Копал Водонос, копал. Ошибался, но копал. Другого не хотел знать дела. Вот только  – все из-за его прирожденного неразумения – работа постоянно озадачивала невежду, и приходилось смекать, находить решения и обходить западни.

   А царица жила ожиданиями. Привечали в царстве дорогих гостей. Знакомились молодые и миловались, а мужи государевы с потным усердием составляли меморандумы, договоры, пакты и протоколы.
   Уже предвкушали – выкатывали бочки с вином из казённых подвалов, подвозили цветной порох к расставленным пушкам…
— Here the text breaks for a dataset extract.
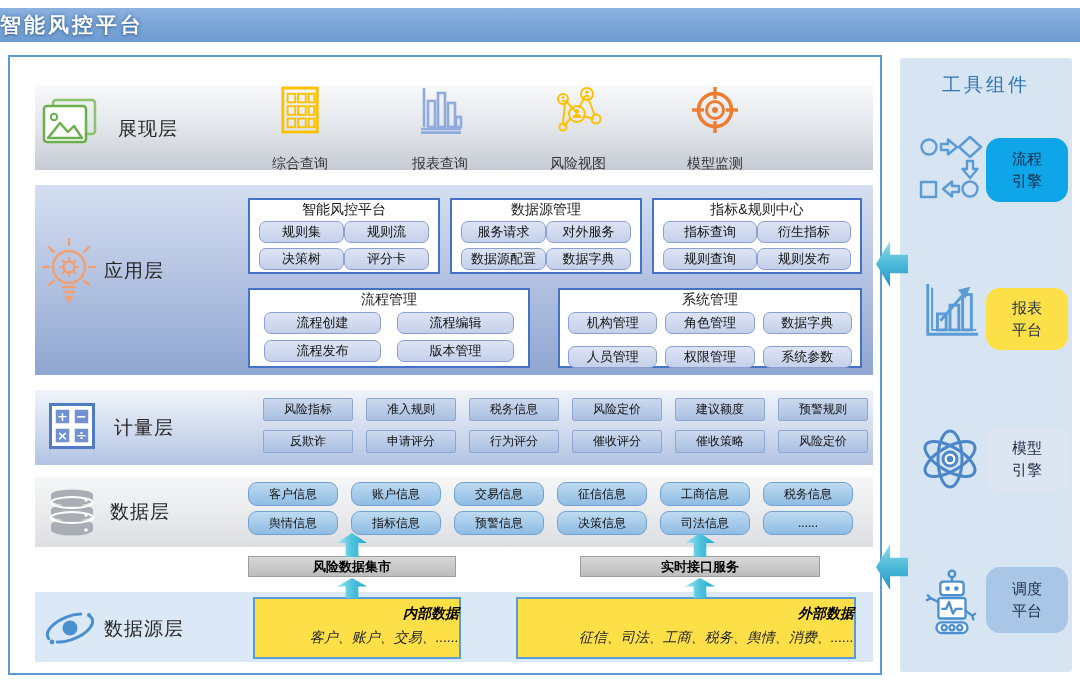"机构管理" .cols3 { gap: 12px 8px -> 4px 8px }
   Не заладилось в последний момент, била девица зеркала.
   Отвернулась судьба, зачастили женихи неважные: сколько глупые, столько чванливые – все, как стервятники, норовят захапать подешевле, а себя выставляют втридорога. Время бежало. Гналась за своей молодостью самодержица, облачалась ежедневно в новые наряды и строила, строила себе дворцы, один другого пышнее. Казна худела и штопалась все более изощренными поборами. Налетали на веси опричники да выскребали сусеки. Но больше всякой власти царила разруха. Мужик в безысходности, со слипающимися кишками топал свой короткий путь от печки до лампочки и философски спивался.
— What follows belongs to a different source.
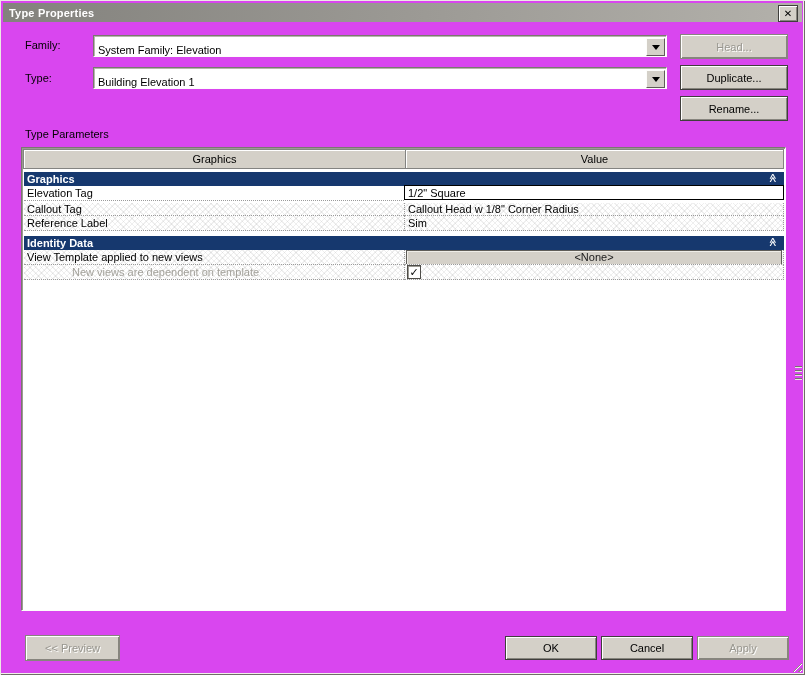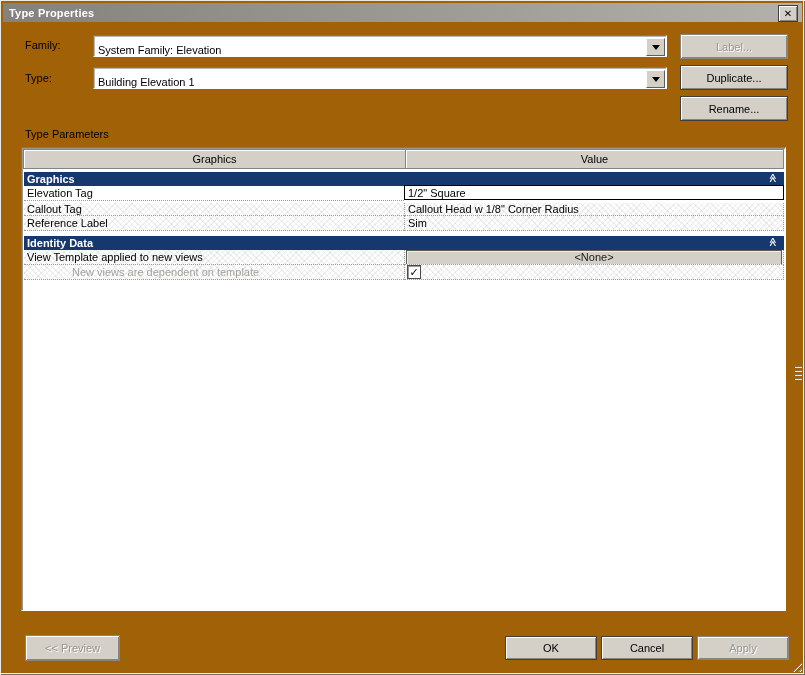"Type Properties" .dialog { background: #a16207 -> #d946ef }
   Небо точно за что-то прогневалось, за все лето не расщедрилось ни каплей дождя. Загулял голод, понес он в худой торбе лихоманку и пагубу. Объявились кликуши, что разносили смуту, нашептывая старухам, будто бы выискали порчу. А кругом разбойники шарили, за полушку убивали.

   Приснился правительнице кошмар: злодеи с рогатинами налетают, топот, гиканье, подлые куплеты гнусавят:
             “...Поле–девка не родит,
               И телушка не телится
               Стара дева во дворце
               Ни во век не расплодится...”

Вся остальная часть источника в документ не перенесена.